SMC Networks Debuts Line of Switches
TigerStack II 1000 stackable managed Layer 3 switches address growth of advanced networks.
SMC Networks, a provider of networking solutions for the SMB market, has launched its line of TigerStack II 1000 stackable, managed Layer 3 switches. The switches are designed to improve the performance of workgroup network.
The TigerStack II 1000 switches (SMC8926EM and SMC8950EM) deliver wire-speed Gigabit performance over 24 or 48 10/100/1000 BASE-T ports, and they feature two 10-G module slots to enable XFP 10G connections to the core of a network.

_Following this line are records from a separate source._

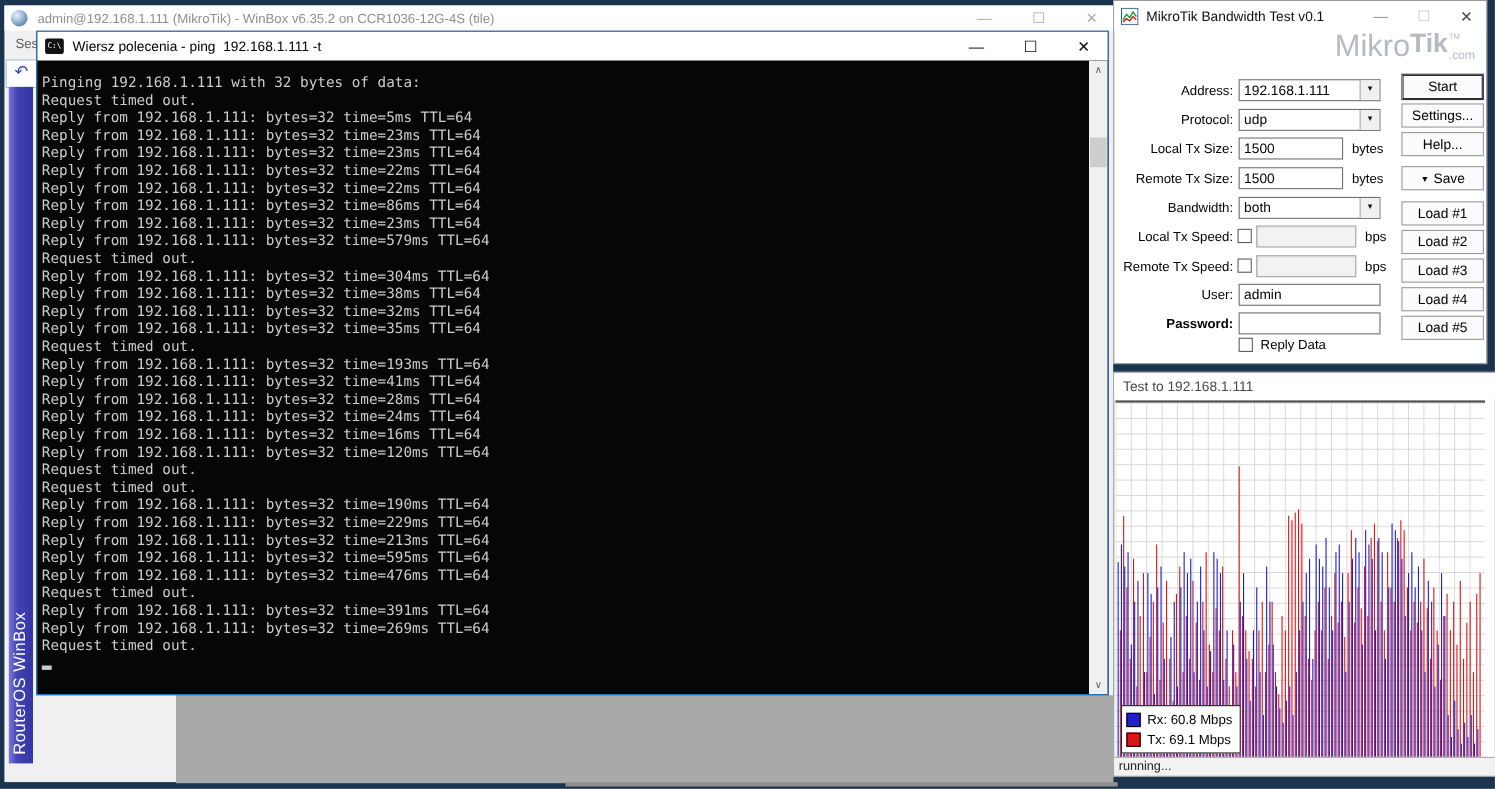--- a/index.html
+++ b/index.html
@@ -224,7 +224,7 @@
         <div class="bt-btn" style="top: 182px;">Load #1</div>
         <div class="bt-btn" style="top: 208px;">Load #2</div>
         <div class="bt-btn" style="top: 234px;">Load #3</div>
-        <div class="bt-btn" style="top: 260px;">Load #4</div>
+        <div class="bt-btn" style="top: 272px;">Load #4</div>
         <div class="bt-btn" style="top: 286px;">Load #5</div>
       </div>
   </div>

Leveraging 50 Gbps of High Gigabit stacking, the new switches provide connectivity to 200 high-speed nodes in any network managed under a single hardware stack. With up to four TigerStack II 1000 switches stacked together, the 89-Series switches provide up to 192 Gigabit ports and can deliver a switching capacity of up to 186 Gbps
According to SMC, the feature set of the TigerStack II 1000 switches were designed to provide performance and functionality as well as to protect hardware and network operation. “Support for both IPv4 and IPv6 management options provide future-proof flexibility and maintainability,” says the company, “and a redundant power option protects the network against primary power failure.”
“These new high-performance switches will be of particular interest to businesses that need to take their workgroup network infrastructures to the next level,” says Iain Kenney, director of product marketing at SMC Networks. “From both physical size and performance requirement standpoints, the TigerStack II 1000 switches will support growth well into the future.”
Keith Alexis, vice president of sales and marketing for SMC says the 89-Series switches represents “the start of an SMC evolution in both product solutions and image.” He adds, “we’ve added the ability to reduce cable management issues when attempting to link switches over longer distances in datacenters and other such environments by making available a 300 meter stacking cable with no latency degradation.”